ASSIGNMENT: The lines below that include the word "down" are to be reported.

RECORDED INFORMATION:
—————

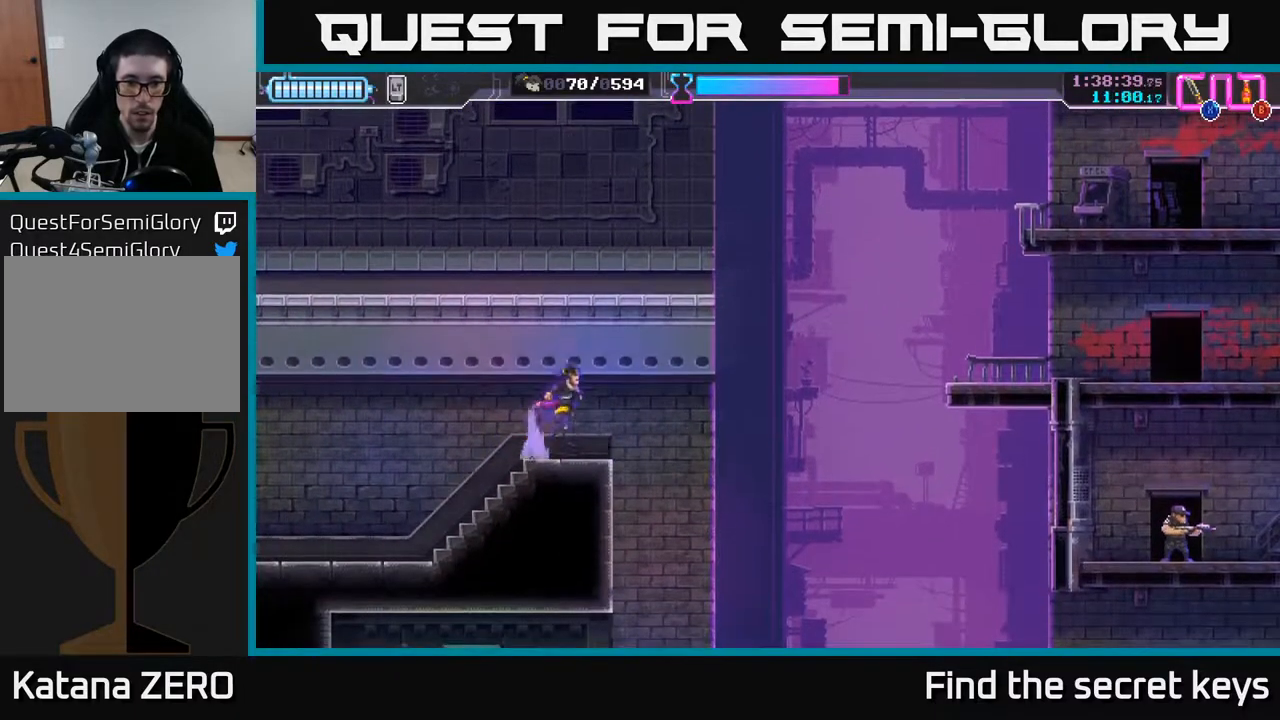
{"buttons": [], "left_stick": "left", "right_stick": "center", "events": [[50, "A", "up"], [83, "B", "down"], [167, "left_stick", "left"], [183, "B", "up"]]}
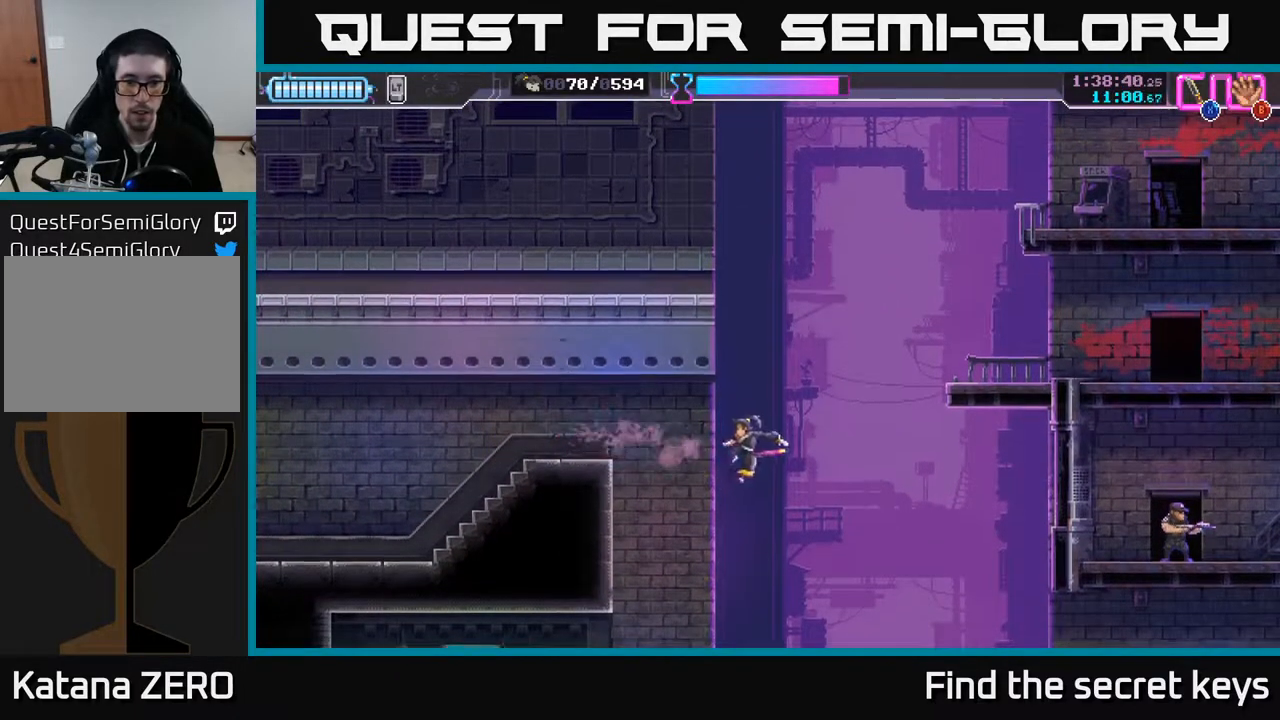
{"buttons": [], "left_stick": "down-left", "right_stick": "center", "events": [[117, "A", "down"], [250, "A", "up"], [383, "X", "down"], [383, "left_stick", "down-left"], [467, "X", "up"]]}
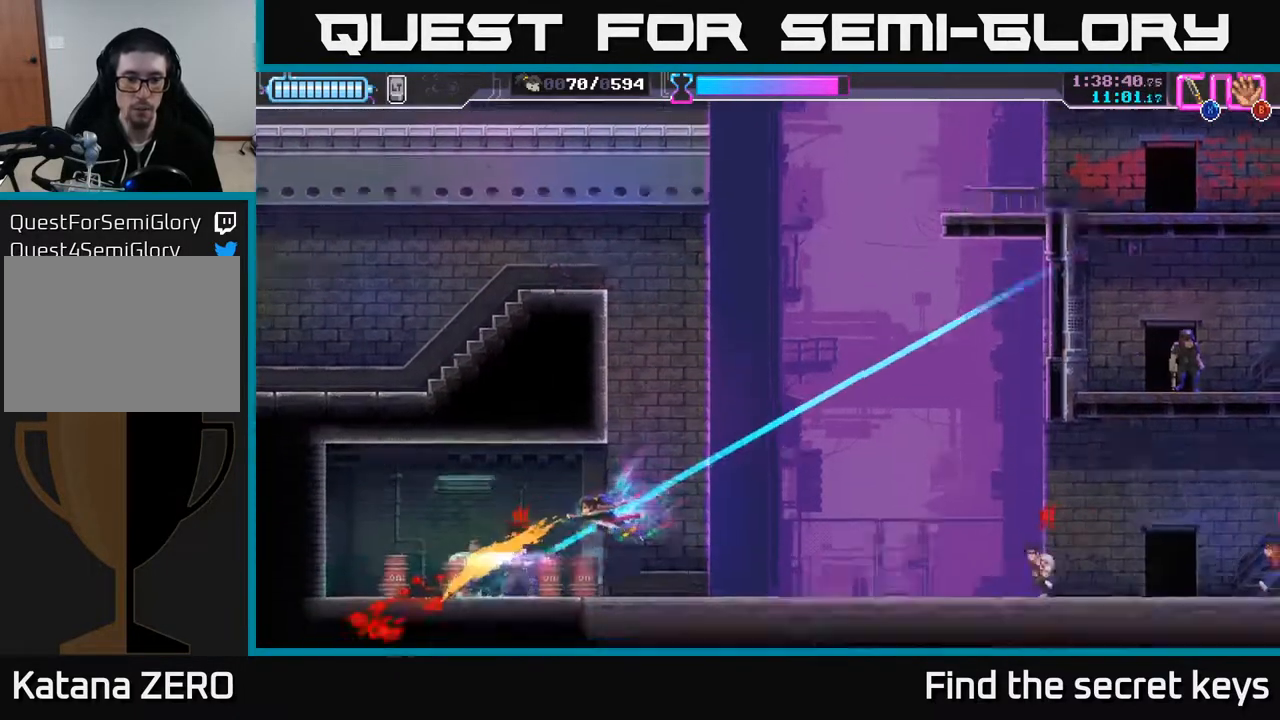
{"buttons": [], "left_stick": "down-left", "right_stick": "center", "events": [[50, "X", "down"], [133, "X", "up"], [200, "X", "down"], [283, "X", "up"], [350, "X", "down"], [433, "X", "up"]]}
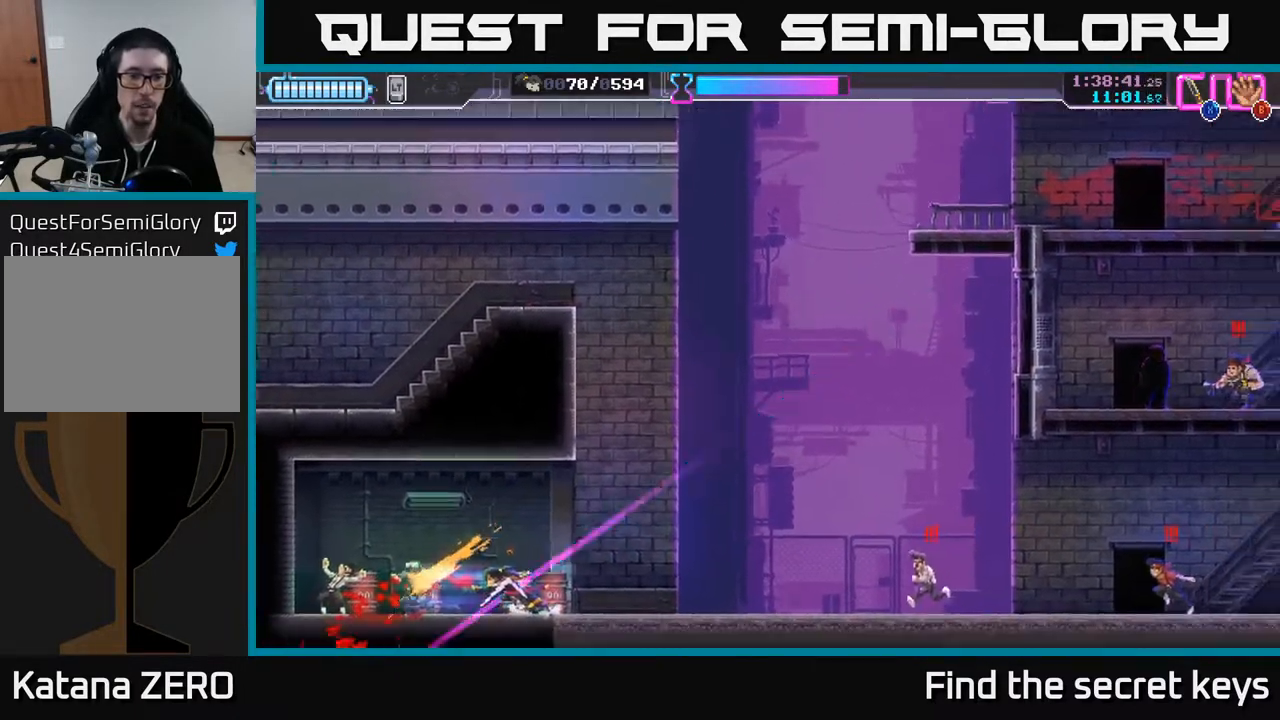
{"buttons": [], "left_stick": "right", "right_stick": "center", "events": [[183, "left_stick", "center"], [233, "left_stick", "right"]]}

—————

OUTPUT OF THE TASK:
{"buttons": [], "left_stick": "left", "right_stick": "center", "events": [[50, "A", "up"], [83, "B", "down"], [167, "left_stick", "left"], [183, "B", "up"]]}
{"buttons": [], "left_stick": "down-left", "right_stick": "center", "events": [[117, "A", "down"], [250, "A", "up"], [383, "X", "down"], [383, "left_stick", "down-left"], [467, "X", "up"]]}
{"buttons": [], "left_stick": "down-left", "right_stick": "center", "events": [[50, "X", "down"], [133, "X", "up"], [200, "X", "down"], [283, "X", "up"], [350, "X", "down"], [433, "X", "up"]]}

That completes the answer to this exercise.